* _FRAGMENTO_

****************************************

El derecho a la holgazanería tradicionalmente ha sido sólo para los ricos hacendados, mientras que los pobres han tenido que luchar por salarios y condiciones laborales decentes, un seguro de desempleo y discapacidad, una atención médica universal y otros elementos de una vida decorosa. La idea de que los pobres deberían recibir un ingreso incondicional suficiente para vivir ha sido un anatema no sólo para los ricos y poderosos, sino también para el movimiento laboral, que abrazó una ética que gira en torno de la reciprocidad, la solidaridad y el aporte a la sociedad.
Sin embargo, cuando hace décadas se propusieron los esquemas de ingresos básicos incondicionales, inevitablemente se toparon con reacciones indignadas de parte de asociaciones de empleadores, sindicatos, economistas y políticos. De todas maneras, la idea ha vuelto a resurgir recientemente y reunió un respaldo sorprendente de la izquierda radical, del gobierno verde y hasta de la derecha libertaria. La razón es el ascenso de las máquinas que, por primera vez desde el inicio de la industrialización, amenazan con destruir más empleos de los que crea la innovación tecnológica -y con asestarles un duro golpe a los profesionales administrativos.

****************************************

Entradas guardadas
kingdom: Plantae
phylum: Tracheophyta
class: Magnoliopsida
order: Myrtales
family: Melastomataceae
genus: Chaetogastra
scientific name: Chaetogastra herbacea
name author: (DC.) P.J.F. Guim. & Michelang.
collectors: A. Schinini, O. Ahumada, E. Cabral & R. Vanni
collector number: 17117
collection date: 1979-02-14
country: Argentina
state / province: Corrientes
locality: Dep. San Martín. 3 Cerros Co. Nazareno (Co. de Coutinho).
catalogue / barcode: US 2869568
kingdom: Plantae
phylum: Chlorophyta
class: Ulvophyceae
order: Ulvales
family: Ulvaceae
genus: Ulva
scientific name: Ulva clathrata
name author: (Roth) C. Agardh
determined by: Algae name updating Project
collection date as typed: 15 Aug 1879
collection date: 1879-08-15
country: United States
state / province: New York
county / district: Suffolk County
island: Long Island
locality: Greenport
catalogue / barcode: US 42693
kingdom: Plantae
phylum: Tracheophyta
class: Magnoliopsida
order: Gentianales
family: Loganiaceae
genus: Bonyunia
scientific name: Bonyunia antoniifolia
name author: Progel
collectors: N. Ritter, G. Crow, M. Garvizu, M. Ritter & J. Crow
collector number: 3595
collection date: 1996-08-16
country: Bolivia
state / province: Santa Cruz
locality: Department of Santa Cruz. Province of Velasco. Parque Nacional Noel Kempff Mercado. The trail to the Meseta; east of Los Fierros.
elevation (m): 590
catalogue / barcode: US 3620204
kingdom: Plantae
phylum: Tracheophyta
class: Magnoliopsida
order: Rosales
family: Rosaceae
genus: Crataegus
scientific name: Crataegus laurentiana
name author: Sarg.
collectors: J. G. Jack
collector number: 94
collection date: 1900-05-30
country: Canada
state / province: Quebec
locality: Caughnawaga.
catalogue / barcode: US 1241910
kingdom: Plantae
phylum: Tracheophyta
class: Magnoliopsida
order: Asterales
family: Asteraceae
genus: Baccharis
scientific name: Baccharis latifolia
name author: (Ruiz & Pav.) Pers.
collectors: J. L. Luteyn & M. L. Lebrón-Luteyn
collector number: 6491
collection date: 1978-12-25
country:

****************************************

Resume en dos oraciones el fragmento sobre el ingreso básico incondicional.

La idea de un ingreso incondicional para los pobres ha sido rechazada tanto por los ricos y poderosos como por el movimiento laboral, y cuando se propuso hace décadas provocó reacciones indignadas de empleadores, sindicatos, economistas y políticos. Hoy ha resurgido con apoyo de la izquierda radical, el gobierno verde y la derecha libertaria, porque las máquinas amenazan con destruir más empleos de los que crea la innovación tecnológica.